Le prix du maïs connaît une baisse drastique sur le marché national en ce mois d’avril 2026. Le kilogramme s’échange actuellement entre 100 et 125 francs Cfa contre plus de 250 francs Cfa habituellement. Cette situation fragilise les producteurs qui font face à un excédent de stocks invendus. L’entrepreneure Rachel Wolohoun analyse les causes de cette mévente et propose des solutions de conservation.

L’augmentation massive de l’offre locale explique cette chute brutale des cours. L’interdiction d’exportation décidée par le gouvernement a maintenu toute la production nationale sur le territoire. Parallèlement, la saison 2025 a bénéficié de conditions climatiques exceptionnelles, favorisant des récoltes records. « Les producteurs n’ont plus d’autre choix que de liquider leurs stocks à vil prix », déplore Rachel Wolohoun. Cette abondance inhabituelle paralyse l’écosystème commercial et décourage les investissements agricoles.
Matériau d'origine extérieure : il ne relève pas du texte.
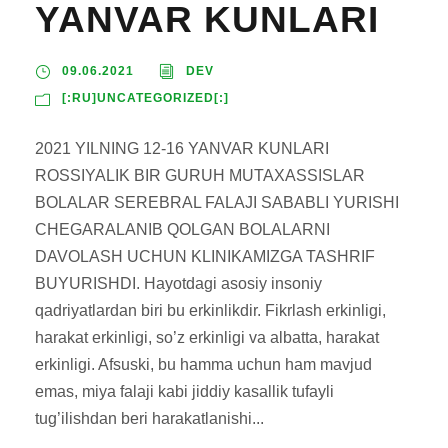
YANVAR KUNLARI
09.06.2021
DEV
[:RU]UNCATEGORIZED[:]
2021 YILNING 12-16 YANVAR KUNLARI
ROSSIYALIK BIR GURUH MUTAXASSISLAR
BOLALAR SEREBRAL FALAJI SABABLI YURISHI
CHEGARALANIB QOLGAN BOLALARNI
DAVOLASH UCHUN KLINIKAMIZGA TASHRIF
BUYURISHDI. Hayotdagi asosiy insoniy
qadriyatlardan biri bu erkinlikdir. Fikrlash erkinligi,
harakat erkinligi, so’z erkinligi va albatta, harakat
erkinligi. Afsuski, bu hamma uchun ham mavjud
emas, miya falaji kabi jiddiy kasallik tufayli
tug’ilishdan beri harakatlanishi...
Face à la mévente, la maîtrise des techniques de stockage devient une priorité absolue pour limiter les pertes. Rachel Wolohoun préconise l’utilisation de récipients hermétiques comme les bidons de 25 litres ou des tonneaux. Elle recommande l’ajout de piment sec pour éloigner naturellement les charançons sans recourir aux produits chimiques. « Le séchage rigoureux avant le conditionnement est la clé d’une conservation réussie », précise l’entrepreneure. Cependant, un stockage trop prolongé peut altérer la qualité culinaire de la céréale, notamment la tendreté de la pâte.

La transformation artisanale apparaît comme une alternative prometteuse pour écouler le surplus de production. Rachel Wolohoun transforme elle-même son maïs en farine conditionnée et en granulés d’Akassa sec. Son produit phare, le « aclui » , rencontre un vif succès auprès d’une clientèle cherchant des produits prêts à l’emploi. Elle souligne également les vertus thérapeutiques de ces dérivés, notamment pour le soulagement de certains troubles digestifs. « Nous devons valoriser nos produits locaux pour atteindre une échelle de transformation industrielle », exhorte-t-elle.

Malgré ces opportunités, l’incertitude pèse lourdement sur la prochaine campagne agricole nationale. De nombreux exploitants, déçus par les revenus actuels, délaissent le maïs pour d’autres cultures comme l’ananas ou le manioc. Le retard des pluies observé cette année renforce les inquiétudes sur la disponibilité future de la céréale de base.

Rachel Wolohoun appelle les acteurs à ne pas céder au découragement tout en diversifiant leurs activités. La pérennité de la sécurité alimentaire béninoise dépendra de la capacité du secteur à se structurer davantage.